措法70の6の9①により贈与者から相続により取得したものとみなされた特例受贈事業用資産について、相続税の納税猶予の適用を受けようとする者は、相続税の申告書の提出により納付すべき相続税の額のうち、特例受贈事業用資産に係る納税猶予分の相続税額に相当する相続税については、相続税の申告書の提出期限までに一定の担保を提供した場合に限り、特例事業相続人等の死亡の日まで、その納税が猶予される(措法70の6の10①)。

「個人事業承継計画」とは、認定経営革新等支援機関の指導及び助言を受けた後継者が作成した計画であって、先代事業者の後継者、承継時までの経営見通し等が記載されたものをいう(中小企業における経営の承継の円滑化に関する法律施行規則16三)。

特例事業相続人等の範囲

 この特例の適用を受けることができる特例事業相続人等とは、個人事業承継計画に記載された先代事業者の後継者で一定の要件を満たす者をいう(措法70の6の10②二、措規23の8の9④)。

被相続人の範囲

 次の(1)又は(2)の場合に応じそれぞれに定める者である(措令40の7の10①)。

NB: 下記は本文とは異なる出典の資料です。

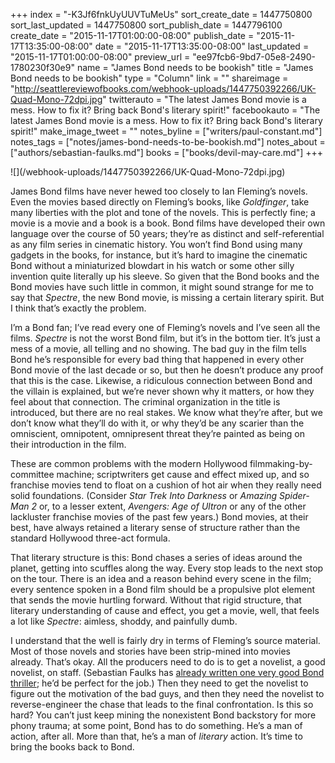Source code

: +++
index = "-K3Jf6fnkUyUUVTuMeUs"
sort_create_date = 1447750800
sort_last_updated = 1447750800
sort_publish_date = 1447796100
create_date = "2015-11-17T01:00:00-08:00"
publish_date = "2015-11-17T13:35:00-08:00"
date = "2015-11-17T13:35:00-08:00"
last_updated = "2015-11-17T01:00:00-08:00"
preview_url = "ee97fcb6-9bd7-05e8-2490-1780230f30e9"
name = "James Bond needs to be bookish"
title = "James Bond needs to be bookish"
type = "Column"
link = ""
shareimage = "http://seattlereviewofbooks.com/webhook-uploads/1447750392266/UK-Quad-Mono-72dpi.jpg"
twitterauto = "The latest James Bond movie is a mess. How to fix it? Bring back Bond's literary spirit!"
facebookauto = "The latest James Bond movie is a mess. How to fix it? Bring back Bond's literary spirit!"
make_image_tweet = ""
notes_byline = ["writers/paul-constant.md"]
notes_tags = ["notes/james-bond-needs-to-be-bookish.md"]
notes_about = ["authors/sebastian-faulks.md"]
books = ["books/devil-may-care.md"]
+++
<p class="image">![](/webhook-uploads/1447750392266/UK-Quad-Mono-72dpi.jpg)</p>

James Bond films have never hewed too closely to Ian Fleming’s novels. Even the movies based directly on Fleming’s books, like *Goldfinger*, take many liberties with the plot and tone of the novels. This is perfectly fine; a movie is a movie and a book is a book. Bond films have developed their own language over the course of 50 years; they’re as distinct and self-referential as any film series in cinematic history. You won’t find Bond using many gadgets in the books, for instance, but it’s hard to imagine the cinematic Bond without a miniaturized blowdart in his watch or some other silly invention quite literally up his sleeve. So given that the Bond books and the Bond movies have such little in common, it might sound strange for me to say that *Spectre*, the new Bond movie, is missing a certain literary spirit. But I think that’s exactly the problem.

I’m a Bond fan; I’ve read every one of Fleming’s novels and I’ve seen all the films. *Spectre* is not the worst Bond film, but it’s in the bottom tier. It’s just a mess of a movie, all telling and no showing. The bad guy in the film tells Bond he’s responsible for every bad thing that happened in every other Bond movie of the last decade or so, but then he doesn’t produce any proof that this is the case. Likewise, a ridiculous connection between Bond and the villain is explained, but we’re never shown why it matters, or how they feel about that connection. The criminal organization in the title is introduced, but there are no real stakes. We know what they’re after, but we don’t know what they’ll do with it, or why they’d be any scarier than the omniscient, omnipotent, omnipresent threat they’re painted as being on their introduction in the film.

These are common problems with the modern Hollywood filmmaking-by-committee machine; scriptwriters get cause and effect mixed up, and so franchise movies tend to float on a cushion of hot air when they really need solid foundations. (Consider *Star Trek Into Darkness* or *Amazing Spider-Man 2* or, to a lesser extent, *Avengers: Age of Ultron* or any of the other lackluster franchise movies of the past few years.) Bond movies, at their best, have always retained a literary sense of structure rather than the standard Hollywood three-act formula. 

That literary structure is this: Bond chases a series of ideas around the planet, getting into scuffles along the way. Every stop leads to the next stop on the tour. There is an idea and a reason behind every scene in the film; every sentence spoken in a Bond film should be a propulsive plot element that sends the movie hurtling forward. Without that rigid structure, that literary understanding of cause and effect, you get a movie, well, that feels a lot like *Spectre*: aimless, shoddy, and painfully dumb.

I understand that the well is fairly dry in terms of Fleming’s source material. Most of those novels and stories have been strip-mined into movies already. That’s okay. All the producers need to do is to get a novelist, a good novelist, on staff. (Sebastian Faulks has [already written one very good Bond thriller](http://seattlereviewofbooks.com/reviews/traveling-light/); he’d be perfect for the job.) Then they need to get the novelist to figure out the motivation of the bad guys, and then they need the novelist to reverse-engineer the chase that leads to the final confrontation. Is this so hard? You can’t just keep mining the nonexistent Bond backstory for more phony trauma; at some point, Bond has to do something. He’s a man of action, after all. More than that, he’s a man of *literary* action. It’s time to bring the books back to Bond. 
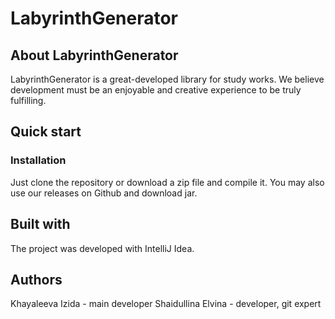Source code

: # LabyrinthGenerator

## About LabyrinthGenerator
LabyrinthGenerator is a great-developed library for study works. We believe development must be an enjoyable and creative experience to be truly fulfilling.

## Quick start
### Installation
Just clone the repository or download a zip file and compile it. You may also use our releases on Github and download jar.

## Built with
The project was developed with IntelliJ Idea.

## Authors
Khayaleeva Izida - main developer
Shaidullina Elvina - developer, git expert
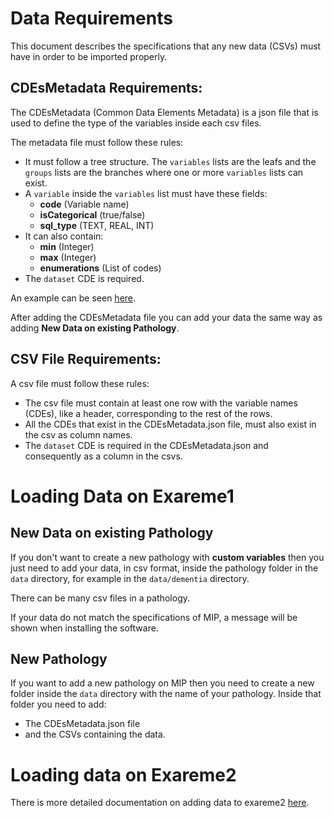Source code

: # Data Requirements

This document describes the specifications that any new data (CSVs) must have in order to be imported properly.


## CDEsMetadata Requirements:

The CDEsMetadata (Common Data Elements Metadata) is a json file that is used to define the type of the variables inside each csv files.

The metadata file must follow these rules:
* It must follow a tree structure. The `variables` lists are the leafs and the `groups` lists are the branches where one or more `variables` lists can exist.
* A `variable` inside the `variables` list must have these fields:
  * **code** (Variable name)
  * **isCategorical** (true/false)
  * **sql_type** (TEXT, REAL, INT)
* It can also contain:
  * **min** (Integer)
  * **max** (Integer)
  * **enumerations** (List of codes)
* The `dataset` CDE is required.

An example can be seen [here](../data/dementia/CDEsMetadata.json).

After adding the CDEsMetadata file you can add your data the same way as adding **New Data on existing Pathology**.

## CSV File Requirements:

A csv file must follow these rules:
* The csv file must contain at least one row with the variable names (CDEs), like a header, corresponding to the rest of the rows.
* All the CDEs that exist in the CDEsMetadata.json file, must also exist in the csv as column names.
* The `dataset` CDE is required in the CDEsMetadata.json and consequently as a column in the csvs.

# Loading Data on Exareme1

## New Data on existing Pathology

If you don't want to create a new pathology with **custom variables** then you just need to add your data, in csv format, inside the pathology folder in the `data` directory, for example in the `data/dementia` directory.

There can be many csv files in a pathology. 

If your data do not match the specifications of MIP, a message will be shown when installing the software.

## New Pathology

If you want to add a new pathology on MIP then you need to create a new folder inside the `data` directory with the name of your pathology. Inside that folder you need to add:
* The CDEsMetadata.json file
* and the CSVs containing the data.

# Loading data on Exareme2

There is more detailed documentation on adding data to exareme2 [here](https://github.com/madgik/MIP-Engine/blob/master/kubernetes/docs/ImportNodeData.md).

  • (1) 特定事業用資産を有していた者が先代事業者である場合 相続の開始前3年間、所得税の申告書を青色申告書(措法25の2③に係るものに限る。)で提出していた者
  • (2) 特定事業用資産を有していた者が(1)に掲げる者以外の場合 (1)に定める者と生計を一にする親族であって、(1)に定める者の相続の開始後に死亡した者

特定事業用資産の範囲

 被相続人等の事業の用に供されていた次に掲げる資産(当該被相続人等の相続の開始の日の属する年の前年分の事業所得に係る青色申告書の貸借対照表に計上されているものに限る。)の区分に応じそれぞれ次に定めるものをいう(措法70の6の10②一、措令40の7の10⑥~⑧、措規23の8の9②③)。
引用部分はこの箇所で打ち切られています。